### THE PROBLEM
Rewrite every line of the listing below as a Markdown table with two columns, Row and Line, where Row holds the line's number and Line holds its text. Leave out blank lines.

### MATERIAL TO PROCESS

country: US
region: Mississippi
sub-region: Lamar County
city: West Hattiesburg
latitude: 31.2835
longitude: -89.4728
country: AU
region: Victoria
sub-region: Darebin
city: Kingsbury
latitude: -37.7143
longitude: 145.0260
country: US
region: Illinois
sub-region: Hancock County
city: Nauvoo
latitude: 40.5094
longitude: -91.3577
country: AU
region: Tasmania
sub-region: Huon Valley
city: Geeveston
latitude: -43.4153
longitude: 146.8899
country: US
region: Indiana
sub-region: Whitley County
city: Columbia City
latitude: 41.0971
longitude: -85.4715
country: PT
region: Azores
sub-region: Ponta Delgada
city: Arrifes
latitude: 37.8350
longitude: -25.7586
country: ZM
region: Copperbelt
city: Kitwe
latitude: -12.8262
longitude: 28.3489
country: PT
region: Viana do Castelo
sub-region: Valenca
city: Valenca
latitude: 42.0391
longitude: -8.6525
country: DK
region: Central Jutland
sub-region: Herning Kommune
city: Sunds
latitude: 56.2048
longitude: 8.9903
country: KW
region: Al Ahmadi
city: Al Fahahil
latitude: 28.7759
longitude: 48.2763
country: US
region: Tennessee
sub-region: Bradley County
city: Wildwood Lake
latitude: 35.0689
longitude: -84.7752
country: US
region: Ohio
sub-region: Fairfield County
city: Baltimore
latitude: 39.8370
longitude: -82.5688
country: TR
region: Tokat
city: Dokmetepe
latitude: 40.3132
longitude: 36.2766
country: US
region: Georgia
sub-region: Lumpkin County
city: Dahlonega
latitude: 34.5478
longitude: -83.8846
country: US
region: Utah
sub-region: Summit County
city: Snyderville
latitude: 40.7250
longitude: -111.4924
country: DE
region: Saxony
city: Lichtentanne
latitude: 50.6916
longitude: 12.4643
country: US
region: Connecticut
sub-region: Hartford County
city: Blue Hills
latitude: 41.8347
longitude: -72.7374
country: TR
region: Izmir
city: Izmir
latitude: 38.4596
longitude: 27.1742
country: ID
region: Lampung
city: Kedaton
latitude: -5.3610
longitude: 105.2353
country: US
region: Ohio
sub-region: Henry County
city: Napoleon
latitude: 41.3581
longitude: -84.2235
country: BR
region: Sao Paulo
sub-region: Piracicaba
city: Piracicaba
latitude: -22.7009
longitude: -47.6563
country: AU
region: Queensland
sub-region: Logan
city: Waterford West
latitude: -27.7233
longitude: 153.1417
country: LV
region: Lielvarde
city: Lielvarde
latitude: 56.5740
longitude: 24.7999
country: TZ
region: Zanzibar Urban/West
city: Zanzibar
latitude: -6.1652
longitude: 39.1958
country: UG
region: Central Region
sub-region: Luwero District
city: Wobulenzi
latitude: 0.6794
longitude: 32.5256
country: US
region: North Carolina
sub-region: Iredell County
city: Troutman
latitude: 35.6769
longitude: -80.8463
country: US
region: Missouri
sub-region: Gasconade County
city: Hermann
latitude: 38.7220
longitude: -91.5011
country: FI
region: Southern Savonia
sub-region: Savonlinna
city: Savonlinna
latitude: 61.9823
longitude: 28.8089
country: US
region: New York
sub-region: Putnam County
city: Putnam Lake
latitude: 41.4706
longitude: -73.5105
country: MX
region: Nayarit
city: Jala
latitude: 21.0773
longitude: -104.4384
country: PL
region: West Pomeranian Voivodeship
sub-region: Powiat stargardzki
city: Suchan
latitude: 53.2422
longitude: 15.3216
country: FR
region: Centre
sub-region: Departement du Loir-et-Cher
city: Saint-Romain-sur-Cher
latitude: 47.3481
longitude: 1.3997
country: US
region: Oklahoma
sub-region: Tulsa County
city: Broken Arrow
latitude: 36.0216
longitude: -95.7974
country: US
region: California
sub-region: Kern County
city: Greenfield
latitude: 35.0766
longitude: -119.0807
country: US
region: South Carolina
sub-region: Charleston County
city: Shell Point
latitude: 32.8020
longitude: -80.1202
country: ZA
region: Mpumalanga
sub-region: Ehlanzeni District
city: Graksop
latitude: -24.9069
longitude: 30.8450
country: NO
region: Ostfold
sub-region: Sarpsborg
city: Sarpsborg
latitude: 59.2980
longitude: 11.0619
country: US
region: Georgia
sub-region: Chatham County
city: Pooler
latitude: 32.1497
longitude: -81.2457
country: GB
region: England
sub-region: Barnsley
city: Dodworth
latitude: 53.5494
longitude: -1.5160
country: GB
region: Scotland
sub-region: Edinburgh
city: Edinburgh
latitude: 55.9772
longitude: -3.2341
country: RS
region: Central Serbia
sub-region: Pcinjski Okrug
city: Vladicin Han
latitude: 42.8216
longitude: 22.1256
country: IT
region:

### TASK SOLUTION
| Row | Line |
|---|---|
| 1 | country: US |
| 2 | region: Mississippi |
| 3 | sub-region: Lamar County |
| 4 | city: West Hattiesburg |
| 5 | latitude: 31.2835 |
| 6 | longitude: -89.4728 |
| 7 | country: AU |
| 8 | region: Victoria |
| 9 | sub-region: Darebin |
| 10 | city: Kingsbury |
| 11 | latitude: -37.7143 |
| 12 | longitude: 145.0260 |
| 13 | country: US |
| 14 | region: Illinois |
| 15 | sub-region: Hancock County |
| 16 | city: Nauvoo |
| 17 | latitude: 40.5094 |
| 18 | longitude: -91.3577 |
| 19 | country: AU |
| 20 | region: Tasmania |
| 21 | sub-region: Huon Valley |
| 22 | city: Geeveston |
| 23 | latitude: -43.4153 |
| 24 | longitude: 146.8899 |
| 25 | country: US |
| 26 | region: Indiana |
| 27 | sub-region: Whitley County |
| 28 | city: Columbia City |
| 29 | latitude: 41.0971 |
| 30 | longitude: -85.4715 |
| 31 | country: PT |
| 32 | region: Azores |
| 33 | sub-region: Ponta Delgada |
| 34 | city: Arrifes |
| 35 | latitude: 37.8350 |
| 36 | longitude: -25.7586 |
| 37 | country: ZM |
| 38 | region: Copperbelt |
| 39 | city: Kitwe |
| 40 | latitude: -12.8262 |
| 41 | longitude: 28.3489 |
| 42 | country: PT |
| 43 | region: Viana do Castelo |
| 44 | sub-region: Valenca |
| 45 | city: Valenca |
| 46 | latitude: 42.0391 |
| 47 | longitude: -8.6525 |
| 48 | country: DK |
| 49 | region: Central Jutland |
| 50 | sub-region: Herning Kommune |
| 51 | city: Sunds |
| 52 | latitude: 56.2048 |
| 53 | longitude: 8.9903 |
| 54 | country: KW |
| 55 | region: Al Ahmadi |
| 56 | city: Al Fahahil |
| 57 | latitude: 28.7759 |
| 58 | longitude: 48.2763 |
| 59 | country: US |
| 60 | region: Tennessee |
| 61 | sub-region: Bradley County |
| 62 | city: Wildwood Lake |
| 63 | latitude: 35.0689 |
| 64 | longitude: -84.7752 |
| 65 | country: US |
| 66 | region: Ohio |
| 67 | sub-region: Fairfield County |
| 68 | city: Baltimore |
| 69 | latitude: 39.8370 |
| 70 | longitude: -82.5688 |
| 71 | country: TR |
| 72 | region: Tokat |
| 73 | city: Dokmetepe |
| 74 | latitude: 40.3132 |
| 75 | longitude: 36.2766 |
| 76 | country: US |
| 77 | region: Georgia |
| 78 | sub-region: Lumpkin County |
| 79 | city: Dahlonega |
| 80 | latitude: 34.5478 |
| 81 | longitude: -83.8846 |
| 82 | country: US |
| 83 | region: Utah |
| 84 | sub-region: Summit County |
| 85 | city: Snyderville |
| 86 | latitude: 40.7250 |
| 87 | longitude: -111.4924 |
| 88 | country: DE |
| 89 | region: Saxony |
| 90 | city: Lichtentanne |
| 91 | latitude: 50.6916 |
| 92 | longitude: 12.4643 |
| 93 | country: US |
| 94 | region: Connecticut |
| 95 | sub-region: Hartford County |
| 96 | city: Blue Hills |
| 97 | latitude: 41.8347 |
| 98 | longitude: -72.7374 |
| 99 | country: TR |
| 100 | region: Izmir |
| 101 | city: Izmir |
| 102 | latitude: 38.4596 |
| 103 | longitude: 27.1742 |
| 104 | country: ID |
| 105 | region: Lampung |
| 106 | city: Kedaton |
| 107 | latitude: -5.3610 |
| 108 | longitude: 105.2353 |
| 109 | country: US |
| 110 | region: Ohio |
| 111 | sub-region: Henry County |
| 112 | city: Napoleon |
| 113 | latitude: 41.3581 |
| 114 | longitude: -84.2235 |
| 115 | country: BR |
| 116 | region: Sao Paulo |
| 117 | sub-region: Piracicaba |
| 118 | city: Piracicaba |
| 119 | latitude: -22.7009 |
| 120 | longitude: -47.6563 |
| 121 | country: AU |
| 122 | region: Queensland |
| 123 | sub-region: Logan |
| 124 | city: Waterford West |
| 125 | latitude: -27.7233 |
| 126 | longitude: 153.1417 |
| 127 | country: LV |
| 128 | region: Lielvarde |
| 129 | city: Lielvarde |
| 130 | latitude: 56.5740 |
| 131 | longitude: 24.7999 |
| 132 | country: TZ |
| 133 | region: Zanzibar Urban/West |
| 134 | city: Zanzibar |
| 135 | latitude: -6.1652 |
| 136 | longitude: 39.1958 |
| 137 | country: UG |
| 138 | region: Central Region |
| 139 | sub-region: Luwero District |
| 140 | city: Wobulenzi |
| 141 | latitude: 0.6794 |
| 142 | longitude: 32.5256 |
| 143 | country: US |
| 144 | region: North Carolina |
| 145 | sub-region: Iredell County |
| 146 | city: Troutman |
| 147 | latitude: 35.6769 |
| 148 | longitude: -80.8463 |
| 149 | country: US |
| 150 | region: Missouri |
| 151 | sub-region: Gasconade County |
| 152 | city: Hermann |
| 153 | latitude: 38.7220 |
| 154 | longitude: -91.5011 |
| 155 | country: FI |
| 156 | region: Southern Savonia |
| 157 | sub-region: Savonlinna |
| 158 | city: Savonlinna |
| 159 | latitude: 61.9823 |
| 160 | longitude: 28.8089 |
| 161 | country: US |
| 162 | region: New York |
| 163 | sub-region: Putnam County |
| 164 | city: Putnam Lake |
| 165 | latitude: 41.4706 |
| 166 | longitude: -73.5105 |
| 167 | country: MX |
| 168 | region: Nayarit |
| 169 | city: Jala |
| 170 | latitude: 21.0773 |
| 171 | longitude: -104.4384 |
| 172 | country: PL |
| 173 | region: West Pomeranian Voivodeship |
| 174 | sub-region: Powiat stargardzki |
| 175 | city: Suchan |
| 176 | latitude: 53.2422 |
| 177 | longitude: 15.3216 |
| 178 | country: FR |
| 179 | region: Centre |
| 180 | sub-region: Departement du Loir-et-Cher |
| 181 | city: Saint-Romain-sur-Cher |
| 182 | latitude: 47.3481 |
| 183 | longitude: 1.3997 |
| 184 | country: US |
| 185 | region: Oklahoma |
| 186 | sub-region: Tulsa County |
| 187 | city: Broken Arrow |
| 188 | latitude: 36.0216 |
| 189 | longitude: -95.7974 |
| 190 | country: US |
| 191 | region: California |
| 192 | sub-region: Kern County |
| 193 | city: Greenfield |
| 194 | latitude: 35.0766 |
| 195 | longitude: -119.0807 |
| 196 | country: US |
| 197 | region: South Carolina |
| 198 | sub-region: Charleston County |
| 199 | city: Shell Point |
| 200 | latitude: 32.8020 |
| 201 | longitude: -80.1202 |
| 202 | country: ZA |
| 203 | region: Mpumalanga |
| 204 | sub-region: Ehlanzeni District |
| 205 | city: Graksop |
| 206 | latitude: -24.9069 |
| 207 | longitude: 30.8450 |
| 208 | country: NO |
| 209 | region: Ostfold |
| 210 | sub-region: Sarpsborg |
| 211 | city: Sarpsborg |
| 212 | latitude: 59.2980 |
| 213 | longitude: 11.0619 |
| 214 | country: US |
| 215 | region: Georgia |
| 216 | sub-region: Chatham County |
| 217 | city: Pooler |
| 218 | latitude: 32.1497 |
| 219 | longitude: -81.2457 |
| 220 | country: GB |
| 221 | region: England |
| 222 | sub-region: Barnsley |
| 223 | city: Dodworth |
| 224 | latitude: 53.5494 |
| 225 | longitude: -1.5160 |
| 226 | country: GB |
| 227 | region: Scotland |
| 228 | sub-region: Edinburgh |
| 229 | city: Edinburgh |
| 230 | latitude: 55.9772 |
| 231 | longitude: -3.2341 |
| 232 | country: RS |
| 233 | region: Central Serbia |
| 234 | sub-region: Pcinjski Okrug |
| 235 | city: Vladicin Han |
| 236 | latitude: 42.8216 |
| 237 | longitude: 22.1256 |
| 238 | country: IT |
| 239 | region: |